Dissertation Scholarship £2000

The MSc ReSET programme is taught in person over the course of an academic year at the HWU Orkney campus in Stromness. Students who are accepted to the programme are invited to apply for the ICNZ Transition Engineering Scholarship. In order to be eligible for the scholarship, the student must enrol in the 1-year in-person programme in Orkney. The student must also work with the ICNZ research group to define a Transition Engineering project for their A11ET Energy Transition Lab, and subsequently further explore the topic for their Dissertation. Applicants should send a CV with academic and employment history, plus a statement of interest (500 words) in one of the topics listed below to the ICNZ Transition Lab Research Director, Professor Susan Krumdieck s.krumdieck@hw.ac.uk and selections and notifications will be made by 15 August. The available projects have post-doctor or PhD student mentors and collaborators.

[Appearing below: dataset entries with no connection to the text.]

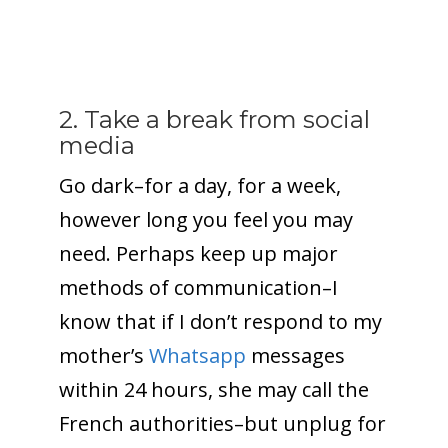
2. Take a break from social
media
Go dark–for a day, for a week,
however long you feel you may
need. Perhaps keep up major
methods of communication–I
know that if I don’t respond to my
mother’s
Whatsapp
messages
within 24 hours, she may call the
French authorities–but unplug for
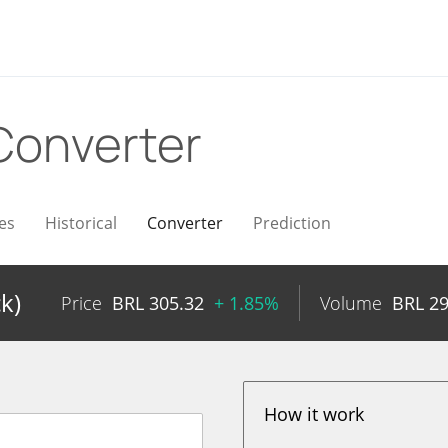
Converter
es
Historical
Converter
Prediction
k)
Price
BRL
305.32
+ 1.85%
Volume
BRL
29
How it work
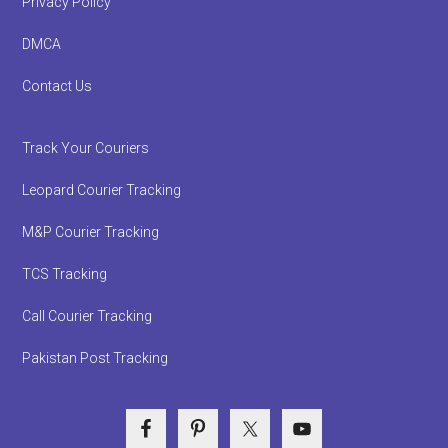
Privacy Policy
DMCA
Contact Us
Track Your Couriers
Leopard Courier Tracking
M&P Courier Tracking
TCS Tracking
Call Courier Tracking
Pakistan Post Tracking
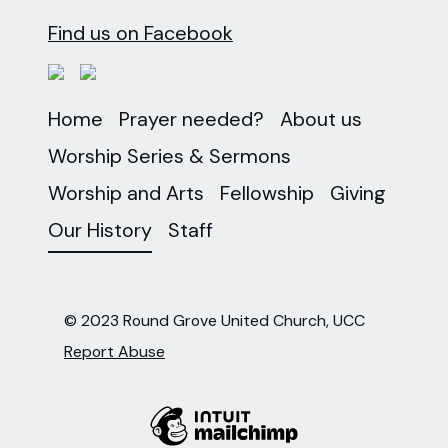
Find us on Facebook
Home
Prayer needed?
About us
Worship Series & Sermons
Worship and Arts
Fellowship
Giving
Our History
Staff
© 2023 Round Grove United Church, UCC
Report Abuse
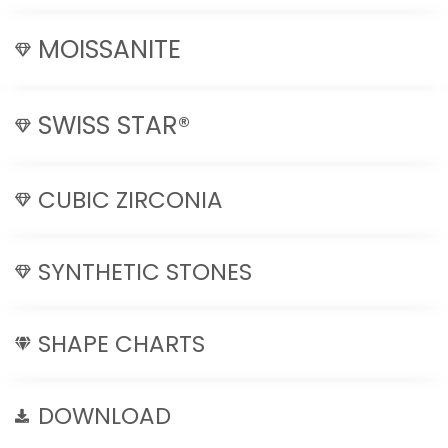
MOISSANITE
SWISS STAR®
CUBIC ZIRCONIA
SYNTHETIC STONES
SHAPE CHARTS
DOWNLOAD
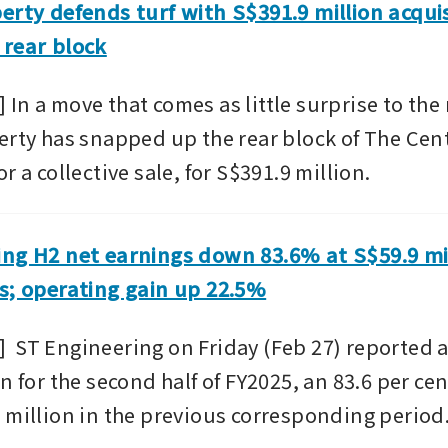
erty defends turf with S$391.9 million acquis
 rear block
n a move that comes as little surprise to the m
erty has snapped up the rear block of The Cent
r a collective sale, for S$391.9 million. 
ng H2 net earnings down 83.6% at S$59.9 mil
s; operating gain up 22.5%
 ST Engineering on Friday (Feb 27) reported a n
n for the second half of FY2025, an 83.6 per cen
 million in the previous corresponding period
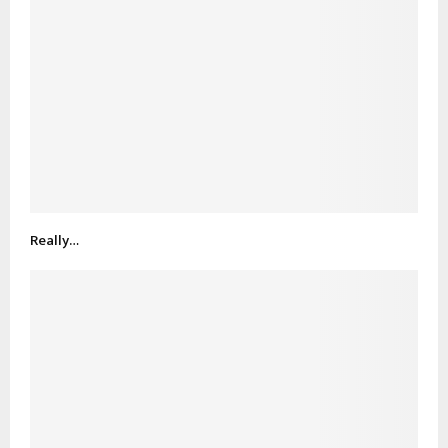
Really…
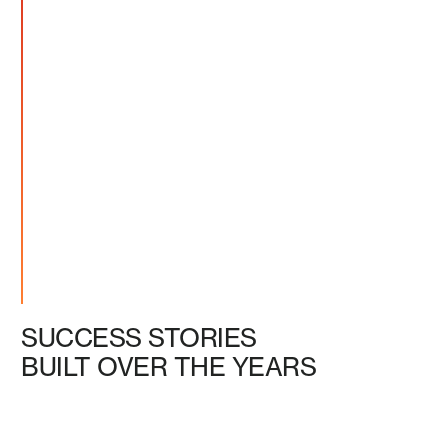
SUCCESS STORIES
BUILT OVER THE YEARS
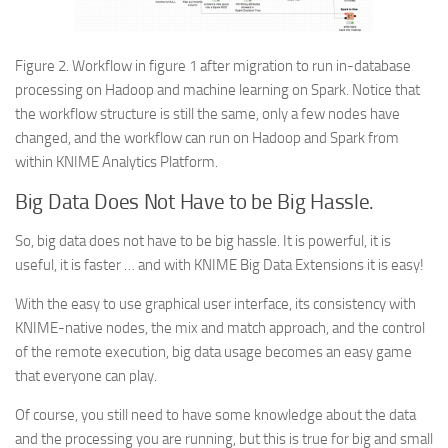
Figure 2. Workflow in figure 1 after migration to run in-database
processing on Hadoop and machine learning on Spark. Notice that
the workflow structure is still the same, only a few nodes have
changed, and the workflow can run on Hadoop and Spark from
within KNIME Analytics Platform.
Big Data Does Not Have to be Big Hassle.
So, big data does not have to be big hassle. It is powerful, it is
useful, it is faster … and with KNIME Big Data Extensions it is easy!
With the easy to use graphical user interface, its consistency with
KNIME-native nodes, the mix and match approach, and the control
of the remote execution, big data usage becomes an easy game
that everyone can play.
Of course, you still need to have some knowledge about the data
and the processing you are running, but this is true for big and small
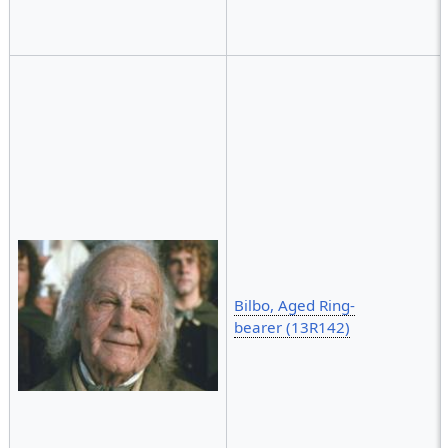
Bilbo, Aged Ring-
bearer (13R142)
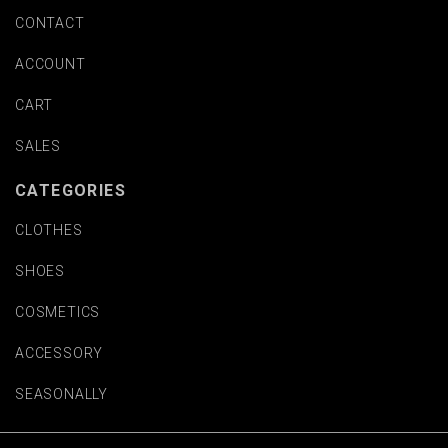
CONTACT
ACCOUNT
CART
SALES
CATEGORIES
CLOTHES
SHOES
COSMETICS
ACCESSORY
SEASONALLY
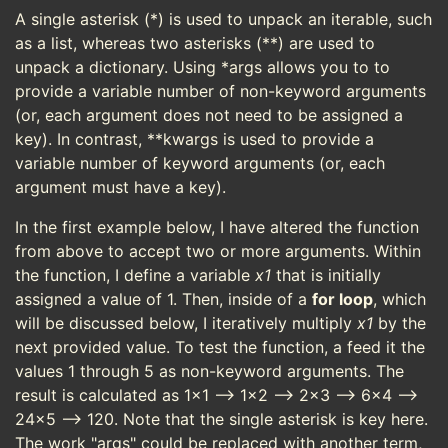
A single asterisk (*) is used to unpack an iterable, such
as a list, whereas two asterisks (**) are used to
unpack a dictionary. Using *args allows you to to
provide a variable number of non-keyword arguments
(or, each argument does not need to be assigned a
key). In contrast, **kwargs is used to provide a
variable number of keyword arguments (or, each
argument must have a key).
In the first example below, I have altered the function
from above to accept two or more arguments. Within
the function, I define a variable
x1
that is initially
assigned a value of 1. Then, inside of a
for loop
, which
will be discussed below, I iteratively multiply
x1
by the
next provided value. To test the function, a feed it the
values 1 through 5 as non-keyword arguments. The
result is calculated as 1x1 --> 1x2 --> 2x3 --> 6x4 -->
24x5 --> 120. Note that the single asterisk is key here.
The work "args" could be replaced with another term,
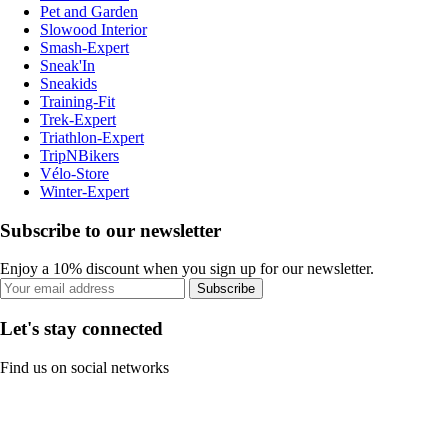
Pet and Garden
Slowood Interior
Smash-Expert
Sneak'In
Sneakids
Training-Fit
Trek-Expert
Triathlon-Expert
TripNBikers
Vélo-Store
Winter-Expert
Subscribe to our newsletter
Enjoy a 10% discount when you sign up for our newsletter.
Subscribe
Let's stay connected
Find us on social networks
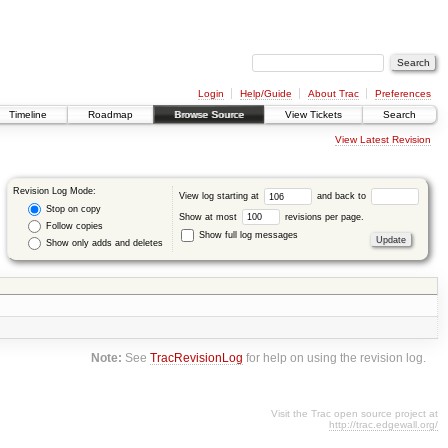
Login
Help/Guide
About Trac
Preferences
Timeline
Roadmap
Browse Source
View Tickets
Search
View Latest Revision
Revision Log Mode:
View log starting at
and back to
Stop on copy
Show at most
revisions per page.
Follow copies
Show full log messages
Show only adds and deletes
Note:
See
TracRevisionLog
for help on using the revision log.
Visit the Trac open source project at
http://trac.edgewall.org/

Transition Engineering Research Dissertation Topics for 2023/24

  • Energy for Residential Essential Needs: Design and model a utility rate structure for a public good supply circuit in homes to test out the idea of ending energy poverty by providing a 5kW max circuit for essential loads at affordable fixed charge per month.  Knowledge of electric utilities, regulations, electricity markets or household energy end use would be helpful. Skills Developed: Asset Forward Planning, regulation and rate structures. Mentor: Dr. Paolo Cherubini
  • Net Zero SchoolRun Certification: Imagine that 150 schools take on the NZSR learning and action programme (developed with our Transition Lab group and a local school), build their school rules and achieve the Net Zero goal (80% of school travel is zero carbon, and the school community has offsetting nature regeneration projects) how would their net zero certification be achieved? Knowledge of transport engineering, GIS, or data acquisition and analysis would be helpful. Mentor: PhD student Florian Ahrens, local school teacher, Aquatera
  • The BigDO: Develop a VenSim dynamic systems model of a SIM Upstream Oil Co. to investigate the logistics and implications of production slow-down and the economics of alternative path investments. Knowledge of oil production industry would be helpful. Mentor: PhD student Jack Boulton
  • Fuel Risk and Resilience:  Islands communities rely on petroleum based fuel for primary production, manufacture, freight and personal transport. Island and rural communities are the most vulnerable to fuel supply disruption and price shocks. In this project, the companies that provide fuel will be engaged and a novel retail management system will undergo concept generation and design investigation. Knowledge of transport engineering or online booking systems would be helpful.
  • Sustainable Fishing for a Living:  Fishing villages are disappearing – well at least the fishermen are disappearing. This project works with the available data and with the fishing professionals in Orkney to design a digital asset that could help to shore up the prospects for sustainable fishing for a living. Knowledge of fishing industry and digital human interface would be helpful. Mentor: PhD student Meng Wu
  • A Place to Call Home: The market, finance, policy, land use planning, construction and consent system is responsible for the housing affordability crisis across most of the world. This project explores a Transition Engineering solution that involves self-organising theory and other innovations… which could undo the mess we are in. Knowledge of land use and GIS would be helpful. Mentor: PhD student Meg Bartholomew
  • Our Daily Bread: Food is a fundamental requirement for wellbeing. Our western societies are awash in food, so much so that obesity is a massive problem. But doesn’t all that food require use of fossil fuel? This project looks at the resilience of a local food supply and the way to understand the risks of the food freight supply chain, especially in lifeline communities like islands. Knowledge of freight, logistics, operations research and surveying methods could be helpful.
  • Employer Accommodation: A previous Transition Engineering MSc dissertation developed an innovative concept for how to achieve the energy and health retrofits that are needed in the next decade for homes in the UK. Take this concept and develop it to the next level. The concept is a scheme for employer cooperatives that own rental accommodation within active access of their premises. This is the one case where it would be in the building owner’s interest to have low energy costs, healthy living conditions and low rent costs for their tenants, so it could be a solution for working people. Knowledge of property, building energy systems, retrofitting, policy or finance would be useful.
  • Getting Stuff Around: This project is a modelling exploration of a forward operating environment for floating wind. Can you build simple toy models of wind farms in the North Sea, and an electrified version of the national rail network to see what would happen? Power engineering and electric rail background would be helpful.